2017: The Year You Realise Google Might Nick Your Job
I won’t mince my words. What I will tell you that in 2017, businesses will come to the realisation that their biggest competitor is not the known legacy business down the street or even the multinational company sitting in their highrise tower but technological giants like Amazon, Google, Facebook or Apple who with one supercharged sweep can render entire business sector obsolete. And this phenomenon is not set in decades from now, but happening right here, right now.
Retail: Be Wary
Amazon is set to unleash its inventiveness down under. The tech giant is taking on Australia, bringing with it the smarter online shopping experience that some analysts believe “could strip as much as $4 billion in sales from local retailers.” Amazon took their bold message stating their plan was to “set prices at a 30 per cent discount’.
The e-commerce giant said they saw potential in Australia because prices are too high, saying “your margin is our opportunity” as their “motto” for Australia.
Mr Goyder, chief executive at Wesfarmers, whose conglomerate owns retailers Coles, Bunnings, Target, Kmart and Officeworks has repeatedly warned that “Amazon will eat all our breakfasts, lunches and dinners.” and adds that his biggest fear “was not the looming competitive threat from rival domestic retailers, but tech companies such as Amazon that were heading this way.”
The disruption doesn’t end there. Amazon is revolutionising deliveries and logistics, working on delivery of on-demand groceries in urban areas. Amazon Prime Air, a future delivery system from Amazon is designed to safely get packages to customers in 30 minutes or less using small unmanned drones.
Banks & Insurers: Get Ready
WeChat, the popular 1.1Billion user app is demonstrating what a cashless society will look like. Two years ago, it launched a “red packet” campaign in which WeChat users were able to send digital money to friends and family to celebrate Chinese New Year rather than sending cash in a red envelope, as is customary. In 2016, over 400 Million WeChat users sent 32 Billion packets of digital cash during the celebration.

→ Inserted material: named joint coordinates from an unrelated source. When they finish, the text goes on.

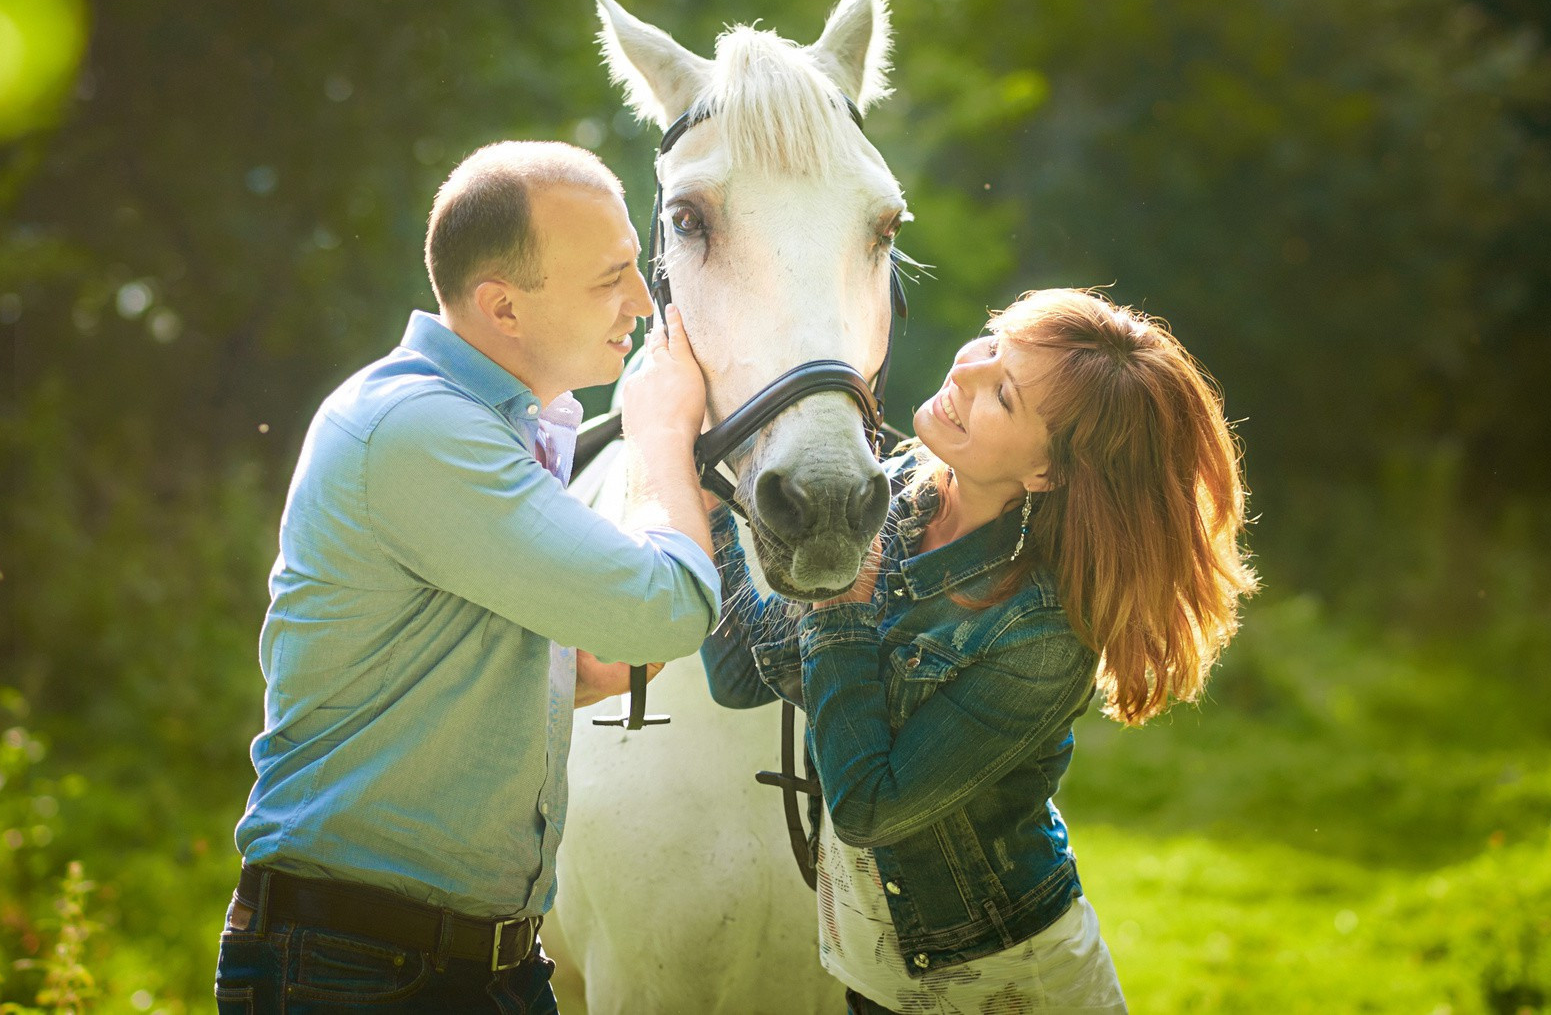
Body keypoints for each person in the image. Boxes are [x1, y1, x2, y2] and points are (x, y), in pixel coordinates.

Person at [216, 141, 719, 1014]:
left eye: (637, 268)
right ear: (502, 307)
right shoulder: (420, 429)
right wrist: (659, 437)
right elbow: (666, 609)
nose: (642, 301)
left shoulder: (486, 424)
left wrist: (552, 674)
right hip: (357, 970)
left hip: (477, 968)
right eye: (610, 279)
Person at [703, 287, 1257, 1014]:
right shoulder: (897, 495)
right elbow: (743, 672)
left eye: (1002, 393)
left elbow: (869, 807)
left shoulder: (1044, 633)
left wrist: (838, 602)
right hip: (872, 974)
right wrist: (713, 506)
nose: (965, 373)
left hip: (1002, 983)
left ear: (1047, 473)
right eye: (993, 344)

Zhongan, China first digital insurance company started 3 years ago ago and is mulling an IPO in the next 18 months. It has sold 5.8 Billion policies to 460 Million customers. Zhongan’s radical approach to offer innovative micro-policies for binge drinking before a football game or for flight delays is revolutionising an industry that has long struggled to attract young people. The kicker, according to the Financial Times, is that the company’s big three backers, Chinese e-commerce company Alibaba, internet group Tencent and financial conglomerate Ping An, “have already collected user data across vast swaths of China’s internet, through online merchants, messaging applications and bank accounts. Now, when Zhongan underwrites its retail credit insurance products, it can tap into the personal credit scoring databases of the three Chinese internet groups — giving it one of the broadest views of credit data of any company in the country.” To continue its blazing success, Zhongan has prioritised recruiting staff with tech, rather than insurance, backgrounds.
Food & Beverage: Be Prepared
Lab based meat and beverage is making waves across the world. The day is not far where Kiwis will either choose traditional farm based milk, meat and eggs or lab-edited food, grown from cells. From just 2014 to 2015, investments in these sectors have doubled from US$ 2.6 bn to U$ 4.6 bn in the US alone. Perfect Day, a synthetic milk company, tastes just like cow milk but there’s no cow in sight. Companies like Beyond Meat flavour plant based ingredients to taste like meat and are gaining in popularity. Food technology has the capacity to disrupt New Zealand’s core industry, setting in motion a domino effect that will have far reaching effects.
What’s the bright spark in the midst of all these news?
There is time to wake up and act now. To think objectively and make technology work for all. To be ready for change. And build a global economy with products and services that have demand beyond our own borders. The other bright spot is the growing number of startups and early stage companies, harnessing technology and creating jobs. In August, the Australian Department of Industry, Innovation and Science released figures showing net job creation comes from early-stage and start-up businesses – with young companies creating nearly all of the 1.6 million net new jobs in Australia from 2003 to 2014. This does not happen by chance. It is a result of a strategic vision for the future.
To be prepared for the future, you owe yourself, that in 2017 you will sit up, take note and act.